It’s time to get ready to plant potatoes! I’m so excited! Potatoes are some of the first crops we plant in spring.
Potatoes are the “funnest” crop my kids like to grow. It’s easy for them to plant and they really have fun digging up and finding the large, underground treasures at harvest time.
My target plant date here in mid-eastern Missouri is Saint Patrick’s Day (USDA zone 6a). We just recently made our annual stop at our favorite local produce store and seed potato provider, Sugar Grove Growers. We love this store. These folks know their stuff and have been in business in our local community for a very long time.I usually plant Red and Yukon Gold potatoes. This gives us a good variety of flavor and storing options and they do well in our soil.

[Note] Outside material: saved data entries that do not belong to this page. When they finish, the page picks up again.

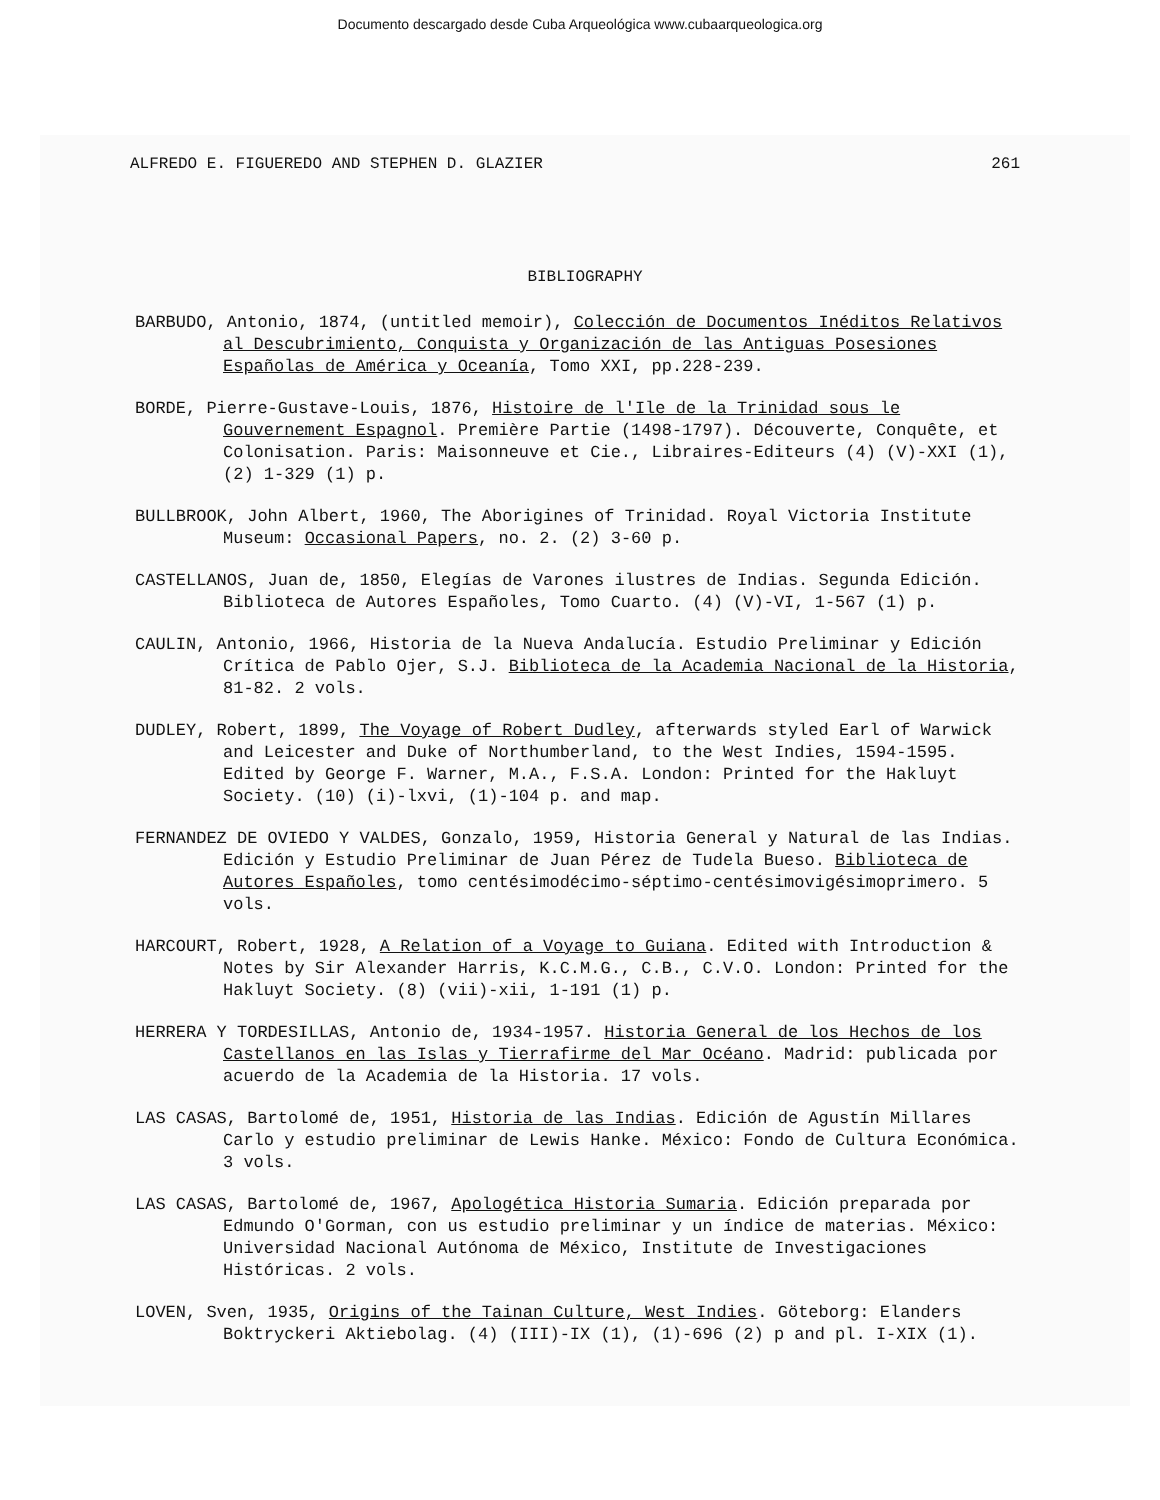Documento descargado desde Cuba Arqueológica www.cubaarqueologica.org
ALFREDO E. FIGUEREDO AND STEPHEN D. GLAZIER 261
BIBLIOGRAPHY
BARBUDO, Antonio, 1874, (untitled memoir), Colección de Documentos Inéditos Relativos al Descubrimiento, Conquista y Organización de las Antiguas Posesiones Españolas de América y Oceanía, Tomo XXI, pp.228-239.
BORDE, Pierre-Gustave-Louis, 1876, Histoire de l'Ile de la Trinidad sous le Gouvernement Espagnol. Première Partie (1498-1797). Découverte, Conquête, et Colonisation. Paris: Maisonneuve et Cie., Libraires-Editeurs (4) (V)-XXI (1), (2) 1-329 (1) p.
BULLBROOK, John Albert, 1960, The Aborigines of Trinidad. Royal Victoria Institute Museum: Occasional Papers, no. 2. (2) 3-60 p.
CASTELLANOS, Juan de, 1850, Elegías de Varones ilustres de Indias. Segunda Edición. Biblioteca de Autores Españoles, Tomo Cuarto. (4) (V)-VI, 1-567 (1) p.
CAULIN, Antonio, 1966, Historia de la Nueva Andalucía. Estudio Preliminar y Edición Crítica de Pablo Ojer, S.J. Biblioteca de la Academia Nacional de la Historia, 81-82. 2 vols.
DUDLEY, Robert, 1899, The Voyage of Robert Dudley, afterwards styled Earl of Warwick and Leicester and Duke of Northumberland, to the West Indies, 1594-1595. Edited by George F. Warner, M.A., F.S.A. London: Printed for the Hakluyt Society. (10) (i)-lxvi, (1)-104 p. and map.
FERNANDEZ DE OVIEDO Y VALDES, Gonzalo, 1959, Historia General y Natural de las Indias. Edición y Estudio Preliminar de Juan Pérez de Tudela Bueso. Biblioteca de Autores Españoles, tomo centésimodécimo-séptimo-centésimovigésimoprimero. 5 vols.
HARCOURT, Robert, 1928, A Relation of a Voyage to Guiana. Edited with Introduction & Notes by Sir Alexander Harris, K.C.M.G., C.B., C.V.O. London: Printed for the Hakluyt Society. (8) (vii)-xii, 1-191 (1) p.
HERRERA Y TORDESILLAS, Antonio de, 1934-1957. Historia General de los Hechos de los Castellanos en las Islas y Tierrafirme del Mar Océano. Madrid: publicada por acuerdo de la Academia de la Historia. 17 vols.
LAS CASAS, Bartolomé de, 1951, Historia de las Indias. Edición de Agustín Millares Carlo y estudio preliminar de Lewis Hanke. México: Fondo de Cultura Económica. 3 vols.
LAS CASAS, Bartolomé de, 1967, Apologética Historia Sumaria. Edición preparada por Edmundo O'Gorman, con us estudio preliminar y un índice de materias. México: Universidad Nacional Autónoma de México, Institute de Investigaciones Históricas. 2 vols.
LOVEN, Sven, 1935, Origins of the Tainan Culture, West Indies. Göteborg: Elanders Boktryckeri Aktiebolag. (4) (III)-IX (1), (1)-696 (2) p and pl. I-XIX (1).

I select potatoes a little bigger than a golf ball or a little smaller than a baseball. These are easier to plant with less potential problems. You can also get bigger ones and then cut them into these smaller sizes with 2 to 3 eyes each. You need to let these cut pieces “cure” for a day or two before planting.
When you plant seed potatoes, you need to ensure the eyes are pointing up. The eyes are what produce the foliage above the surface of the ground. The underground planted seed potato will provide food for the plant while it gets established. New potatoes will grow from the underground stems that develop as the plant matures.
Our garden is structured mostly using 5 x 20 foot wide-row beds with walking paths in between. I plant potatoes about 8 – 9 inches below the loosened soil surface on 12 inch centers evenly spaced throughout bed. One bed can plant about 8 pounds of seed potatoes.
After planting, I put a thick layer of straw or hay on top of the ground to retain moisture and keep the weeds down. As the plants develop over the growing season, I add a little more hay mulch. At harvest time, I just move the hay aside and fork out the potatoes.
I highly recommend a quick soil test be done in preparation for planting. I used to not concern myself with soil testing, thinking my composting routine would make the soil “good” without testing. Over time I started losing yield and “discovered” soil testing is best to ensure the right balance for the specific crop.
Potatoes like more acidic soil. The PH should be between 4.5 and 6.0. If my soil is not at this level, I will lose yield. I grow all-naturally and use Martin’s Disper-Sul Elemental Sulfur to bring the PH down if it is too high. I get this from our nearby organic grower supply store, Greene’s Country Store and Feed.
Happy planting! What are some of your potato planting tips and secrets?